Tuesday 2 July 2013

Dungeon Generation

Doom's E1M1 as an isometric dungeon
map because I needed a picture of
a dungeon.
Part 2
Part 3

I've just finished reading the B in BECMI. The last four pages of the Dungeon Master's Rulebook have been probably the most helpful. This would be the "Creating Dungeons" chapter. A few bits at the beginning about common plots/hooks to use as an excuse to draw on graph paper, roll dice, kill monsters, take their stuff. A short section on what makes a good or bad dungeon, but it is pretty vague and not at all practically useful.

Then you get a step-by-step guide on how to build a dungeon from scratch. Lists and methods and numbers and tables and succinct idea springboards. It is all for simple dungeons that we've played a hundred times...but it is still good and useful stuff.

So I've gone and put it in to random D12 tables so that I can poop out a dungeon and ignore all the advice about how you should carefully place everything in the name of good game design. Whatever, Mentzer. I thought this was oldschool. Stop trying to Dragonlance my Emergent Gameplay.

TABLES AFTER THE JUMP

1)    D12 - # OF LEVELS


Simple. You can either roll a D12 to determine the number of levels, or if you prefer you can just pick a number. Add more dice for megadungeons I guess?


2)    D12+3 - # OF ROOMS PER LEVEL


Roll this for each level to determine how many rooms are on that level.
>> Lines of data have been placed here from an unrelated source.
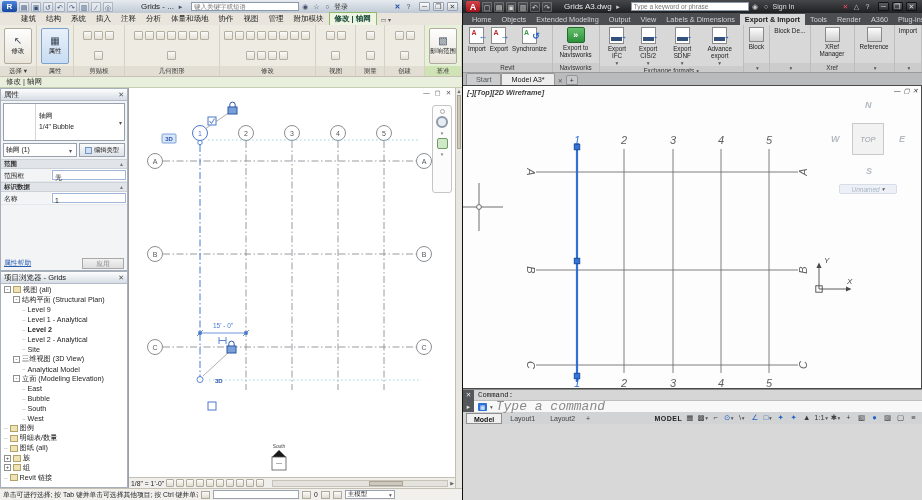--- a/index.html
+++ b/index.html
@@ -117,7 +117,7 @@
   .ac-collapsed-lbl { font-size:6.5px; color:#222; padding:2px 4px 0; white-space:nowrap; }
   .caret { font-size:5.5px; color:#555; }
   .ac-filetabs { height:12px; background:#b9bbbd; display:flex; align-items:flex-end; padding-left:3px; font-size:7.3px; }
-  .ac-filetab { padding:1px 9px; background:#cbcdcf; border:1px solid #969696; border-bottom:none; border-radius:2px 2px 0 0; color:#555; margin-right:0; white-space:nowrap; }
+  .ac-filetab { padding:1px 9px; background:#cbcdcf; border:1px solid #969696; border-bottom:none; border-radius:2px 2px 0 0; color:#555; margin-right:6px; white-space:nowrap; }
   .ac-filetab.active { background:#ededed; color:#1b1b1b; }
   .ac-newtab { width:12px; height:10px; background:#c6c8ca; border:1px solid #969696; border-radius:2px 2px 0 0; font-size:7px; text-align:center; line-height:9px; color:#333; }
I picked D12+3 because I prefer to make smaller dungeons, but if you're the type that likes to fill an entire sheet of graph paper with rooms then add more dice to the roll. 
A room in this case is any area that isn't a corridor. If you like, you can roll another D12 (with whatever modifier you want) to determine number of corridors. Think of it like rolling a character 3d6 down the line. You build a dungeon with what you're given.


3)    D12+1 x10ft - AREA OF ROOM


For each room, roll a D12+1 twice. Multiply results by 10. First dice is length (east-west), second is width (north-south). This will give you rectangular room areas between 20x20-130x130ft. If you rolled for corridors, you could also roll once to determine the length of a corridor (and if you wanted to go overboard you could roll a d12 to determine angle of said corridor as per o'clock).
So arrange your collection of rooms (and corridors), using the order in which you rolled them as a rough idea of sequence (or place them however is most pleasing to you).
Then draw your map, using the placed rooms as a layout guide. You can be boring and just stick a bunch of rectangular rooms on the paper, but really the idea here is to give you rough areas or "sectors" you can draw individual rooms of any shape in.

4)    D12 - STOCK EACH ROOM

1-2   -    Empty
3-4   -    Empty, w/Treasure*
5     -    Trap
6     -    Trap, w/Treasure
7-8   -    Monster
9-10  -    Monster, w/Treasure**
11-12 -    Special

Roll on this table for each room to determine what is in it. This ratio I guess is different to the standard "lots of empty rooms" method, but that is fine by me. I like smaller dungeons with more buttons to push and things to do. Tweak the table as you see fit.
Empty rooms aren't necessarily empty. They just don't have anything in them that is a treasure, trap, monster or special. Mundane stuff. Empty rooms with treasure indicates a usually hidden or locked away treasure.
Monster w/treasure indicates a monster lair.
You can roll this for corridors too if you like, just ignore treasure, as you don't usually find treasure sitting around in thoroughfares.

5)    D12 - TRAPS

1     -    Blade
2     -    Creature
3     -    Darts
4     -    Explosion
5     -    Falling Object
6     -    Fog
7     -    Illusion
8     -    Light
9     -    Pit
10    -    Poison Gas
11    -    Poison Needle
12    -    Reroll twice and combine 2 traps.

If you rolled a trap, then roll on this to determine the kind of trap. I don't think I need to go in to what each one means as it is all the standard stuff from the rulebook. Up to you to decide how to make it all work.

6)    D12 - SPECIAL

1     -    Alarm
2     -    Illusion
3     -    Map Change
4     -    Movement
5     -    Pool
6     -    Sounds
7     -    Statue
8     -    Transportation
9     -    Trick Monster
10-12 -    Weird Thing

If you rolled Special, then roll on this to determine what kind of special. Again, this is straight from the rulebook.  Though some of this might warrant a separate post to discuss.

Speaking of separate posts, Tables 7&8 (monsters and treasure) will be posts in and of themselves, as I wish to discuss them more in depth and do some MATH. And after those, I intend to do another post where I use these to generate a dungeon that hopefully won't suck to prove that I haven't just wasted my time.